Cuban Peso (CUP) to USD — Cuba Parallel Market Rate
By the ETCurrency rates deskUpdated hourly from P2P & exchange-market dataHow we calculate rates
As of June 6, 2026, one US dollar costs about 380 CUP on the Cuba parallel market, so the Cuban Peso is worth roughly $0.00263 each. In practical terms, 1,000 CUP ≈ $2.63 and 100,000 CUP ≈ $263.16 at the street rate, versus the official Central Bank of Cuba (BCC) rate of about 24 CUP per dollar.
Cubans price much of daily life off the "mercado informal" dollar rate, which trades far above any official conversion.
How much is the Cuban Peso worth in US dollars today?

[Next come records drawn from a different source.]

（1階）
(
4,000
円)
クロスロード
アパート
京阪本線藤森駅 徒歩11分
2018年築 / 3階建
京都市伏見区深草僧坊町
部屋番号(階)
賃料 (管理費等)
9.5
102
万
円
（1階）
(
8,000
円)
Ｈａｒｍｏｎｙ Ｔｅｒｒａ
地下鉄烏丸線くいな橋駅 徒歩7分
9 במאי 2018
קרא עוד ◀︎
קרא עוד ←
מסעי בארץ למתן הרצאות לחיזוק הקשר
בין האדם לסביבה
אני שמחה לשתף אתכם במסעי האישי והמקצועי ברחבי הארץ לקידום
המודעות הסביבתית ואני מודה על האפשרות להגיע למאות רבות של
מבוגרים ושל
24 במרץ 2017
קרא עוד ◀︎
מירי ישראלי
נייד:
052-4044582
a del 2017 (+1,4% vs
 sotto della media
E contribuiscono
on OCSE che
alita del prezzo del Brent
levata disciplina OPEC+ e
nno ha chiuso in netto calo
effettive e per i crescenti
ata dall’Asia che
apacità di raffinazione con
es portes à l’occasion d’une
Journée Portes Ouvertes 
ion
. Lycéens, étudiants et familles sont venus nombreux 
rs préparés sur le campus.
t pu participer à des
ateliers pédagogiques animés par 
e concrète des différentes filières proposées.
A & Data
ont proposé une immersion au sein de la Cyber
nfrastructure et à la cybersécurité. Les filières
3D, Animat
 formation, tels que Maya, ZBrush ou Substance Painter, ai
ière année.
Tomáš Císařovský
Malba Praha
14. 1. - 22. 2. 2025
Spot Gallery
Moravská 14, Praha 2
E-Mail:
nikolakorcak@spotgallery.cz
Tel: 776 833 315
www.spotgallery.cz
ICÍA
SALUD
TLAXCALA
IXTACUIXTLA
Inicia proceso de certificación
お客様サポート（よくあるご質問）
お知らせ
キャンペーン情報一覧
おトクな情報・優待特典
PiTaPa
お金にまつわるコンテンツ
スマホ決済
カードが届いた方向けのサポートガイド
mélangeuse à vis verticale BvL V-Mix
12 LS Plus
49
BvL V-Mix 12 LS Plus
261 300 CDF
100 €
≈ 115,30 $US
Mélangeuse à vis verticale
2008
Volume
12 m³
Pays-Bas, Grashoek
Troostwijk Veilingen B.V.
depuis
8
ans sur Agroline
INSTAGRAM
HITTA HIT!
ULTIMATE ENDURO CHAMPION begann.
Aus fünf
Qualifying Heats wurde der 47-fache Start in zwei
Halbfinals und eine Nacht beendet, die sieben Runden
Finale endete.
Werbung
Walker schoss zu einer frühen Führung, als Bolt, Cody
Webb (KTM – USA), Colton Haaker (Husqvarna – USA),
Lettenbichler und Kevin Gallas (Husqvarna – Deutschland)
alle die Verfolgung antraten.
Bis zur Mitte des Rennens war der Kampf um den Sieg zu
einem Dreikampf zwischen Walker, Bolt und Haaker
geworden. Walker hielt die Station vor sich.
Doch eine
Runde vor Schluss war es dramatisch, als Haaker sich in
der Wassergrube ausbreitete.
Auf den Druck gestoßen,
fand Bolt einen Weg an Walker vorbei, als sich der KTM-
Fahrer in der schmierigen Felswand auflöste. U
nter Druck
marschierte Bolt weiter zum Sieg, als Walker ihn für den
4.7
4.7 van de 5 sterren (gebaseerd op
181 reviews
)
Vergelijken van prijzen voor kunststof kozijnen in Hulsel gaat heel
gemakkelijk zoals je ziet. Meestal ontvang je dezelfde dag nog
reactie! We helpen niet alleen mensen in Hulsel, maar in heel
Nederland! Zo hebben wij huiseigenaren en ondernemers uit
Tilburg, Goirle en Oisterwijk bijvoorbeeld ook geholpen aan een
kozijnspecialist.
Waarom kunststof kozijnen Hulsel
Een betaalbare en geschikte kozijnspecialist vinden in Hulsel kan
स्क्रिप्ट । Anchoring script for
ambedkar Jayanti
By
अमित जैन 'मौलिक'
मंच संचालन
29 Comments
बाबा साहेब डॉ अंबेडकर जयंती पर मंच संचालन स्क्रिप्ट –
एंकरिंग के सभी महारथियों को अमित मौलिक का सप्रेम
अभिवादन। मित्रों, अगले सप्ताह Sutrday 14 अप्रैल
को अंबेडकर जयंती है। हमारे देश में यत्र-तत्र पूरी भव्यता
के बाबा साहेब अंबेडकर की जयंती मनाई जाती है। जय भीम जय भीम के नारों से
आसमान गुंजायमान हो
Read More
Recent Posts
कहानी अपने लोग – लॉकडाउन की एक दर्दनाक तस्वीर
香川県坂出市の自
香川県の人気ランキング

Because the parallel market prices the dollar at about 380 CUP, you divide any Cuban Peso amount by that figure to get its dollar value. For example, 10,000 CUP ≈ $26.32, 50,000 CUP ≈ $131.58, and 1,000,000 CUP ≈ $2,632. At the official rate the same Cuban Peso would convert to slightly more dollars on paper — but only if you can actually access dollars at that rate.
This is why the parallel rate matters for anyone holding Cuban Peso: it shows the real, market-clearing dollar value rather than an official rate that may be hard to obtain.
Why the CUP to USD street rate differs from the bank
When you convert Cuban Peso to dollars at a bank, you get the official Central Bank of Cuba (BCC) rate — if dollars are available. On the parallel market the dollar is dearer, driven by factors such as a legacy of dual currencies, goods and dollar scarcity, reliance on remittances, so each Cuban Peso fetches fewer dollars there.
Today that difference is an extreme premium of roughly 1525.0%. The larger this gap, the more the official rate overstates what your Cuban Peso is really worth in dollars.
Converting Cuban Peso to dollars safely
Use our converter to turn any Cuban Peso amount into USD at the live parallel rate, and compare it side by side with the official rate. Exchange-rate figures here are aggregated from P2P platforms, community reports and market monitoring, and refreshed hourly.
These rates are published for information and price-transparency only — they are not an offer to trade and are not legal or financial advice. Many countries require foreign-currency transactions to go through licensed channels, so confirm the rules in Cuba and use reputable providers before converting any Cuban Peso to dollars.